Mais au delà des putes de La Jonquera et surtout de ce fait-divers, il me semble qu'une question bien plus importante se pose: que fait l'Europe? Et en corollaire, même si ce n'est pas à la mode de le dire, ne faudrait-il pas plus d'Europe? Car enfin, comment peut-on imaginer, dans ce marché unique, que des produits phytosanitaires soient interdits sous peine de prison dans un pays, la France, et en vente libre en Espagne chez n'importe quel vendeur d'un bled comme Figueras? Parce que ces produits autorisés de l'autre côté de la frontière (et à plus forte raison dans tout le "Commonwealth espagnol" dont les vins sont parfois subrepticement européanisés), ces produits délictueux en France, ils y sont quotidiennement importés, et en toute légalité! Mais pas à coups de bidons de cinq litres dans la C15 d'un vigneron audois. Au sein de milliers d'hectolitres. À l'intérieur des vins espagnols et assimilés dont les producteurs peuvent tranquillement les utiliser.
Bref, soit ces produits sont dangereux, soit ils ne le sont pas. Et les Pyrénées n'y changent rien. Les frontières non plus, surtout celles, je le répète, qui se situent à l'intérieur de l'Europe et de son marché unique. Car, là, on reste sur notre continent, je vous fais grâce de l'immense tolérance dont bénéficient les agriculteurs brésiliens, chinois ou indiens, utilisant (même parfois en bio!) des pesticides dont la simple détention en France vous ferait inéluctablement passer par la case prison. Oui, que fait l'Europe?
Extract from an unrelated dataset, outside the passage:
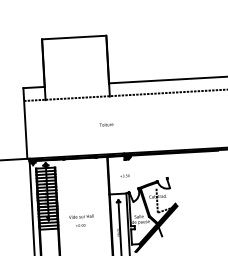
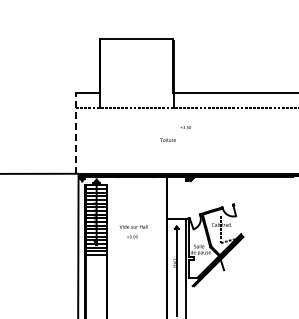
line: (25, 123) -> (76, 133), solid -> dashed
text: (124, 176) -> (185, 127), moved
text: (81, 220) -> (133, 231), moved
* Il ne s'agit en effet en rien de quelque chose d'anecdotique. Notamment si l'on en croit cet extrait de l'audition au Sénat, en septembre 2012, de Daniel Roques, président de l'Association des Utilisateurs et Distributeurs de l'Agro-Chimie Européenne (AUDACE).
"Le ministère de l'écologie est à 100% responsable de cette situation. Il s'agit ici non de fraudes mafieuses mais d'achats transfrontaliers effectués par les agriculteurs. Oui, en Languedoc-Roussillon, ces importations pourraient représenter 70% du marché total évalué à 30 millions d'euros. Il s'agit principalement de produits génériques achetés sous le couvert d'une Autorisation de Mise sur le Marché espagnole, qui n'ont pas fait l'objet d'une demande d'homologation en France ou, plus grave, de produits interdits en France mais vendus en Espagne par dérogation obtenue au motif de nécessité locale absolue. Tel a été, pendant des années, le cas de l'arsenic de sodium interdit en France depuis 2002. "

Commentaires

  1. La legislation française sur le transport et l'utilisation des produits phytosanitaires se durcit de plus en plus, et c'est parfaitement normal. En tant que professionnels, nous devons être irréprochables en ce domaine.
    Ce marché transfrontalier résulte d'une double cause : cynisme des firmes qui pratiquent des tarifs très différents pour une même spécialité, et une absence fort préjudiciable d'harmonisation européenne.